Re: HealthFusion and AAFP. I had your exact same reaction, but then remembered an old survey AAFP did on EHRs years ago which also lacked credibility. They don’t strike me as the heartiest professional organization, but who knows. I reckon other EHR vendors would know if they were even considered and may weigh in on this one. Still, I wasn’t impressed.
Thanks for your review of my blog regarding learnings at Cedars-Sinai. I would only add that we expect a much higher uptake of HealthKit users once we truly roll out our patient engagement strategy. In the blog I refer to our outreach to date, which only consisted of a single line of informational text sent via patient portal. The low uptake means that we need to do more than a line of text to engage patients. This is no different than any other form of patient engagement; the use case must be clear and the benefits well delineated. Under the guidance of our CIO, Darren Dworkin, Cedars-Sinai is now developing a more comprehensive patient engagement approach to increasing HealthKit/Epic integration, and we fully expect improved uptake. This is a terrific opportunity to learn more about how to engage patients around digital health, and we are fortunate to have such a proactive IT environment at Cedars to advance the science.
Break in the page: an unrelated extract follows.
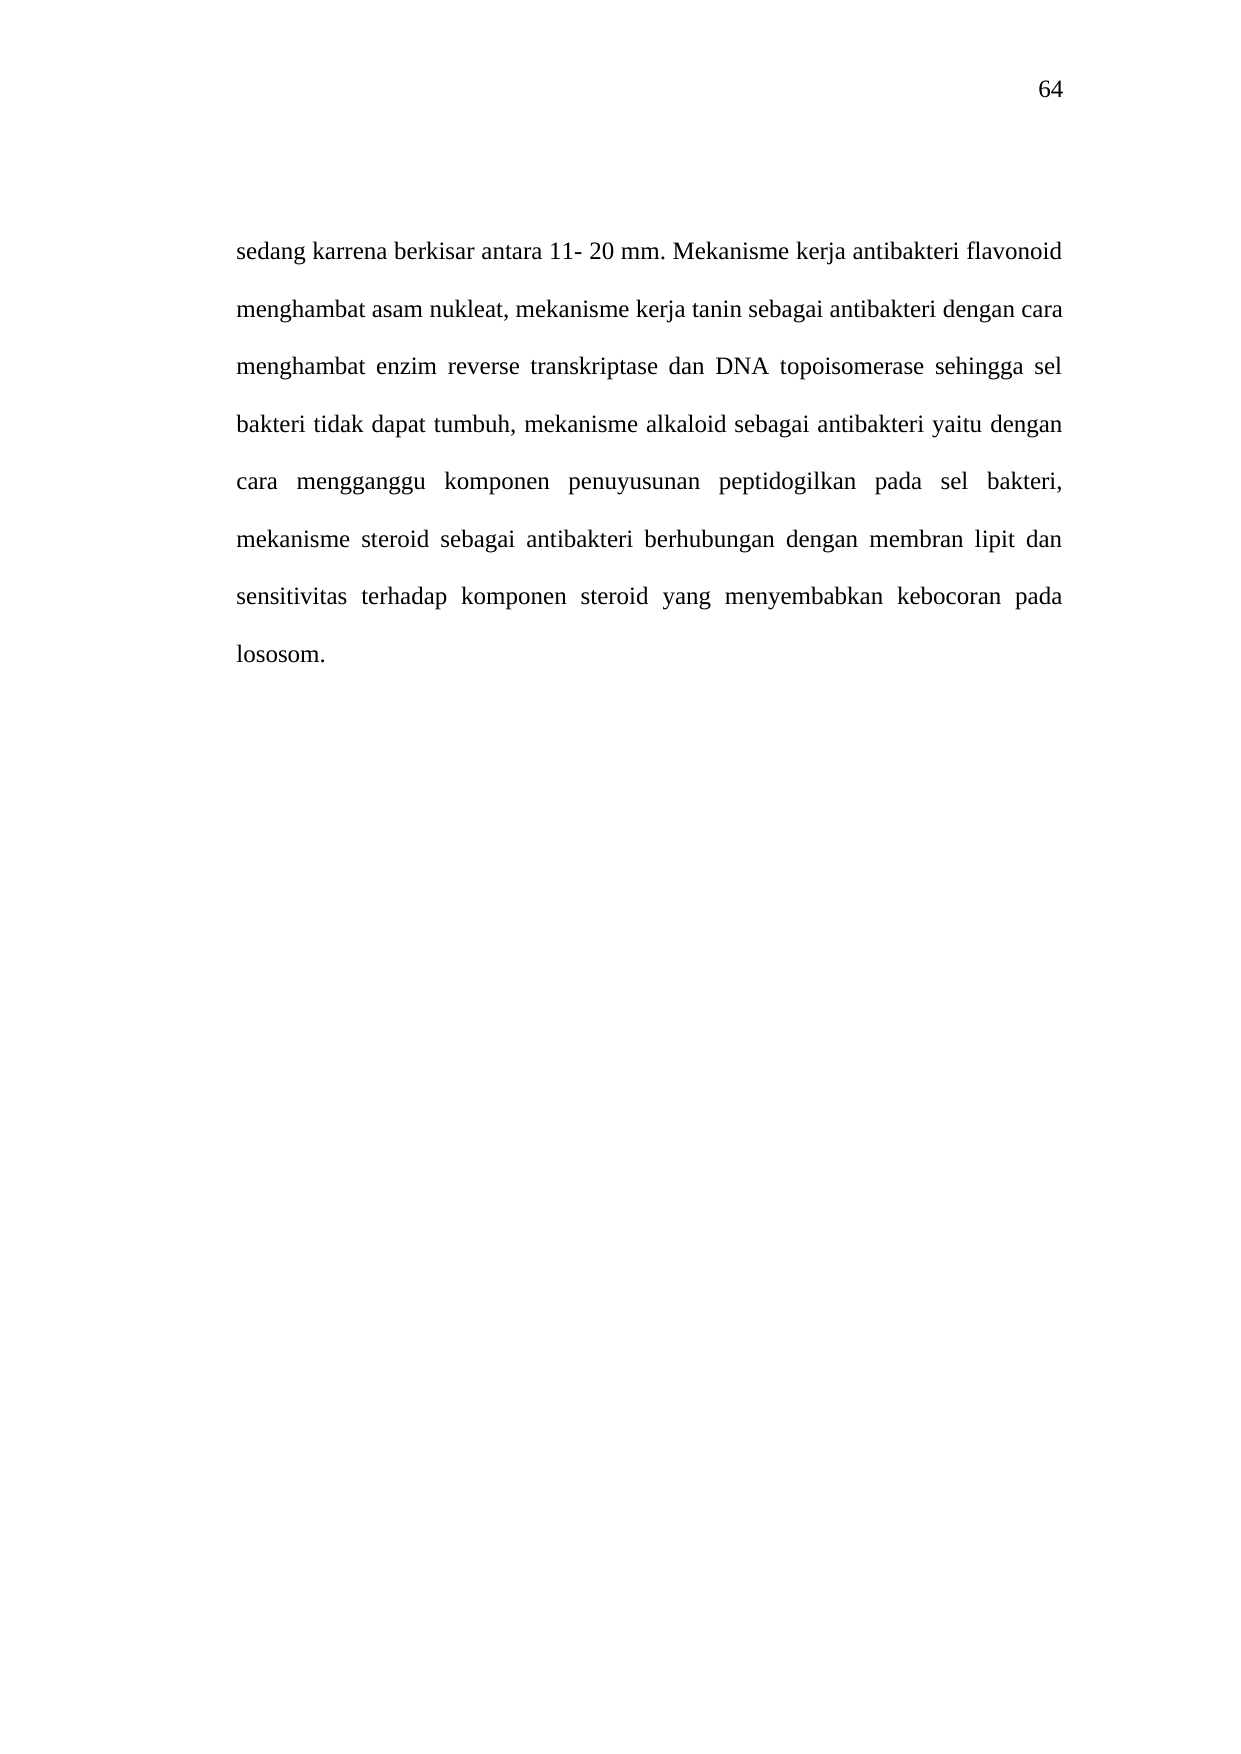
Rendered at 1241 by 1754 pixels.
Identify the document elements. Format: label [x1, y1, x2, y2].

text [236, 236, 1063, 667]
Re EMRYouThere–there are software companies willing to support medical missions so users should ask their vendors. See the Connexin software blog on their mission to Jamaica.
http://officepracticum.com/blog/issa-trust-outreach-project/
(i have no connection to this company other than being friends with the medical director)
Re: Cedars Sinai…how to get patient portal activity up? Easy…tell patients after service they could win a trip, or Amazon gift card, or whatever, if they access their EMR. Works for other marketers, surveys, etc..
Re: LIJ in the software business. Has happened many times before, go back to 1970 and look up Daughters of Charity, check out Vince Ciotti’s history and you’ll find dozens more. Guaranteed to fail. Running a software company is very different than running a hospital. I know, I did both. Here goes another $20 million down the drain, as Bobby D sang, “when will they ever learn”?
How did your foot taste? No need to redact, stick to your gut…don’t be ashamed to speak the truth! That whole Healthkit/Epic thing was, as you said, all hype/marketing. Oh yeah, Epic doesn’t do marketing haha.